● PROVIDED INFORMATION:
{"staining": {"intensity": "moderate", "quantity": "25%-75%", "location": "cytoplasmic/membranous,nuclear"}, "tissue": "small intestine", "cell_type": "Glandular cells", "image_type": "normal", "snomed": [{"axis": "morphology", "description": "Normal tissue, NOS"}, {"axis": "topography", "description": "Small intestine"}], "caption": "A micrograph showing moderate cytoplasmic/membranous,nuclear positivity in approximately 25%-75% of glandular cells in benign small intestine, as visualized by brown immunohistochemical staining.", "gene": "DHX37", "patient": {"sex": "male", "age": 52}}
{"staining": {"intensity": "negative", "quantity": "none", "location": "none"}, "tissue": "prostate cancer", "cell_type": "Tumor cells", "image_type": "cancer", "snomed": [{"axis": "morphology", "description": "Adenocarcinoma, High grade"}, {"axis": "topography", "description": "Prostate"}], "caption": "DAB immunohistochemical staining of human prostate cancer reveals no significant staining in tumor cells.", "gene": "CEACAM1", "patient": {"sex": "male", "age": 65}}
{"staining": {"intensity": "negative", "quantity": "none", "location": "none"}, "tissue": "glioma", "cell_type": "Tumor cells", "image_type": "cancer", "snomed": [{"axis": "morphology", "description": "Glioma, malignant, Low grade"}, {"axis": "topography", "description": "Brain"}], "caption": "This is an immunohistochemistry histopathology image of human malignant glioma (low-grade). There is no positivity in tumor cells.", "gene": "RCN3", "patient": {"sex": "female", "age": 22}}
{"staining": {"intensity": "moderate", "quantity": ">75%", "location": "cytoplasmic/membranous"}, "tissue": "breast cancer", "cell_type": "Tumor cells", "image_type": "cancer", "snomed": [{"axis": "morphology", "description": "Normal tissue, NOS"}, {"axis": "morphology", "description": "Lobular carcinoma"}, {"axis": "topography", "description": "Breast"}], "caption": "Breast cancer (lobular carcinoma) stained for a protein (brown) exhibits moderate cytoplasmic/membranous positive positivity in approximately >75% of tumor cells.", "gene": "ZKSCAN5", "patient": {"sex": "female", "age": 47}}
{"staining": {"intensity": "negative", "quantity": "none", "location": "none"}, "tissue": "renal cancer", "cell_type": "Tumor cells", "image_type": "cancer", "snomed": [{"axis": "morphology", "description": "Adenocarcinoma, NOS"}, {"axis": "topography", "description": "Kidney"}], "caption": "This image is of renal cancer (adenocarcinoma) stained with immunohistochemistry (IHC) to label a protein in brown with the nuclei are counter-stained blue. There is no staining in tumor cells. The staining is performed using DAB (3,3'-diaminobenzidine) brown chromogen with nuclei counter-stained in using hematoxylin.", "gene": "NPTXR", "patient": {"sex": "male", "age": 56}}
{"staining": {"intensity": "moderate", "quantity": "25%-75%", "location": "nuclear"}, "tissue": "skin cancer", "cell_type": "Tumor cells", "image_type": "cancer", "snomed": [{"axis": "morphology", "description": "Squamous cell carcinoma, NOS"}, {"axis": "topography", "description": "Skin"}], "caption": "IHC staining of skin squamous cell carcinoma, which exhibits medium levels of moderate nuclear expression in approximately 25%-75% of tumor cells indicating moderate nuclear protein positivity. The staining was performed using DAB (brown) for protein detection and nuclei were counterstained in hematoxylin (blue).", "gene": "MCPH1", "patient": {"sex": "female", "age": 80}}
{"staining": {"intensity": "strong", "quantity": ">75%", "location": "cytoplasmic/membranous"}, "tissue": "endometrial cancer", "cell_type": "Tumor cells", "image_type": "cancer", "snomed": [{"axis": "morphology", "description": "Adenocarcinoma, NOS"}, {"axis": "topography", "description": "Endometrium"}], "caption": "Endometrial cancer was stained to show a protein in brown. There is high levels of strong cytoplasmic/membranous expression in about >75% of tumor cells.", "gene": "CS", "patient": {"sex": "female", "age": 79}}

● TASK DETAILS:
Whenever a line of the data includes the word "Normal", show that line in full.

● ANSWER BOX:
{"staining": {"intensity": "moderate", "quantity": "25%-75%", "location": "cytoplasmic/membranous,nuclear"}, "tissue": "small intestine", "cell_type": "Glandular cells", "image_type": "normal", "snomed": [{"axis": "morphology", "description": "Normal tissue, NOS"}, {"axis": "topography", "description": "Small intestine"}], "caption": "A micrograph showing moderate cytoplasmic/membranous,nuclear positivity in approximately 25%-75% of glandular cells in benign small intestine, as visualized by brown immunohistochemical staining.", "gene": "DHX37", "patient": {"sex": "male", "age": 52}}
{"staining": {"intensity": "moderate", "quantity": ">75%", "location": "cytoplasmic/membranous"}, "tissue": "breast cancer", "cell_type": "Tumor cells", "image_type": "cancer", "snomed": [{"axis": "morphology", "description": "Normal tissue, NOS"}, {"axis": "morphology", "description": "Lobular carcinoma"}, {"axis": "topography", "description": "Breast"}], "caption": "Breast cancer (lobular carcinoma) stained for a protein (brown) exhibits moderate cytoplasmic/membranous positive positivity in approximately >75% of tumor cells.", "gene": "ZKSCAN5", "patient": {"sex": "female", "age": 47}}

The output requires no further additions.